La cyberattaque du 11 février contre l’hôpital d’Armentières (Nord) est emblématique de la vulnérabilité des établissements de santé et des priorités des pirates ; les fichiers dérobés concerneraient « autour de 300 000 patients », selon la direction de l'hôpital. C’est dans ce contexte que le CERT santé, service d’appui à la gestion des cybermenaces 24h/24 et 7 J/7, qui accompagne les établissements de santé et les centres de radiothérapie, a révélé au Quotidien un bilan consolidé des cyberattaques.
32 % ont dû mettre en place un fonctionnement dégradé
Quelque 301 établissements de santé et 121 établissements et services médico-sociaux ont déclaré au moins un incident en 2023. Au total, sur ces 422 établissements, 165 ont demandé un accompagnement au CERT l’an passé, chiffre identique à celui de 2022.
Parmi les structures impactées, 53 % des déclarants ont indiqué que l’incident n’a eu aucun impact sur leur organisation en 2023. Mais 32 % ont été contraints de mettre en place un fonctionnement en mode dégradé du système de prise en charge des patients. Enfin, toujours parmi ces établissements touchés par une attaque, 59 % reconnaissent un impact sur des données, qu’elles soient à caractère personnel, techniques, ou relatives au fonctionnement de la structure.
L’Agence nationale de la sécurité des systèmes d’information (ANSSI) a publié fin février son panorama de la cybermenace 2023, confirmant que l’activité des hackers est vive : le nombre total d’attaques par rançongiciel est supérieur de 30 % à celui constaté en 2022. Et là encore, les établissements de santé ne sont pas épargnés : ils représentent 10 % des victimes d’attaques par rançongiciel. C’était la même proportion qu’un an plus tôt.
Les attaques informatiques à but lucratif peuvent avoir des impacts très importants pour la réputation et la continuité d’activité de ces structures
Agence nationale de la sécurité des systèmes d’information (ANSSI)
En nombre d’incidents, ces signalements d’attaques par rançongiciel progressent (109 en 2022 et 143 en 2023). La santé comme les collectivités territoriales restent des secteurs particulièrement vulnérables, confirme l’ANSSI, précisant que « les attaques informatiques à but lucratif peuvent avoir des impacts très importants pour la réputation et la continuité d’activité de ces structures ». Récemment, la Commission nationale de l’informatique et des libertés (Cnil) a rappelé à l’ordre 13 structures de soins, leur demandant de mettre en place une série de protections contre leurs carences en matière de sécurité informatique.
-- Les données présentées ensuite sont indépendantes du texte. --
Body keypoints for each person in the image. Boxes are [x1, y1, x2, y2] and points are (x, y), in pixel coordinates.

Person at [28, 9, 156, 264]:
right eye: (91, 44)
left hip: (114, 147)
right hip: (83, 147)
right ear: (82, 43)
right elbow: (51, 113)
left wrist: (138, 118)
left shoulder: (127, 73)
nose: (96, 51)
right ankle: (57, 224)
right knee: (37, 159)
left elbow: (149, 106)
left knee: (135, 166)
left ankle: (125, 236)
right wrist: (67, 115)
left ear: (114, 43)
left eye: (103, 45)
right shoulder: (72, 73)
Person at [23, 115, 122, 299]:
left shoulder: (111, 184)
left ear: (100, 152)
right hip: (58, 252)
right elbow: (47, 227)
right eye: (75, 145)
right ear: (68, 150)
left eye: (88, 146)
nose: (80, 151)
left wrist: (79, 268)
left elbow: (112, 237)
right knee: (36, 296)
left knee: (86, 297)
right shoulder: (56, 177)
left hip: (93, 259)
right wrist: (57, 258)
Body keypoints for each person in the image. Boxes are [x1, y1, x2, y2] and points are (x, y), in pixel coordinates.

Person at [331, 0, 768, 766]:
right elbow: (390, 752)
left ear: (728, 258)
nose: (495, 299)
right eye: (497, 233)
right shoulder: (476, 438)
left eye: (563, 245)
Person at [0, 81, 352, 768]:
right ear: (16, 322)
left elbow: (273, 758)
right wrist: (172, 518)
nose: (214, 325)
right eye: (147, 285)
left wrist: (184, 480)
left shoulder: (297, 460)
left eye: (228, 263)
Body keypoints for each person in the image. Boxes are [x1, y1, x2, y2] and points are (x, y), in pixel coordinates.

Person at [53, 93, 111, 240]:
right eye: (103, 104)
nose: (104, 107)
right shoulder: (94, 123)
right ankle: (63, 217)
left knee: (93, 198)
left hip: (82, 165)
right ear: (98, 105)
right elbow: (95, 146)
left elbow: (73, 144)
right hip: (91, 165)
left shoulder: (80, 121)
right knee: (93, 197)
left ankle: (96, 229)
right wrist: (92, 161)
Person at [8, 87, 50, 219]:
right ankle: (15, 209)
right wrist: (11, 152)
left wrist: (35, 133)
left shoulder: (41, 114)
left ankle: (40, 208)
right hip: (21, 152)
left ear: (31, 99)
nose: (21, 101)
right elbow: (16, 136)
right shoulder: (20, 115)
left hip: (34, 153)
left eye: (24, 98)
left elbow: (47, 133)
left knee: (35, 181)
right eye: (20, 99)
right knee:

De son côté, le site cybermalveillance.gouv.fr, dans son rapport annuel 2023 présenté début mars. souligne que les attaques par rançongiciels ont atteint un niveau record depuis quatre ans. Elles sont en hausse de 36 % sur un an pour les collectivités dont font partie les établissements de santé. Pour tous les types de victimes – y compris les particuliers – le piratage de comptes en ligne progresse fortement en 2023 (+22 %). L’hameçonnage (ou phishing) reste la principale menace pour toutes les catégories de publics au niveau élevé d’intensité constaté en 2022.
Guide de bonnes pratiques
Dans son panorama 2023, l’ANSSI étaye son analyse d’exemples. Le 21 juin, le CHU de Rennes a détecté des actions malveillantes sur son système informatique (SI) et en a informé l’ANSSI, qui a aussitôt déployé des agents sur le site. L’investigation a mis en évidence une compromission en profondeur du SI ainsi qu’une exfiltration de données effectuée par un groupe cybercriminel. L’hôpital a mis en place des mesures d’endiguement comme la coupure des accès à Internet, qui ont été rouverts progressivement. Selon l’ANSSI, « l’ensemble des activités médicales de l’hôpital ont été préservées ». Mais ce type d’incident nécessite « un fort engagement et de coûteux travaux de reconstruction et de sécurisation à long terme ». « La réactivité des équipes a permis d’éviter des conséquences plus lourdes, l’attaque ayant été détectée dans sa phase initiale », précise le rapport.
L’Agence propose enfin des guides et bonnes pratiques pour sécuriser l’organisation des établissements sanitaires et réduire les risques. Les établissements de soins ont jusqu’à 2027 « pour consacrer au moins 2 % de leur budget au numérique, dont 10 % sur la cybersécurité et les infrastructures, avec la mise en place d’un forfait numérique dans la tarification ». Tous doivent avoir prévu un exercice de « crise cyber » annuel ou bisannuel. Ces objectifs s’inscrivent dans le cadre du programme « Cyber accélération et résilience des établissements (Care) » qui a débuté mi-2023 et qui s’étendra sur cinq ans.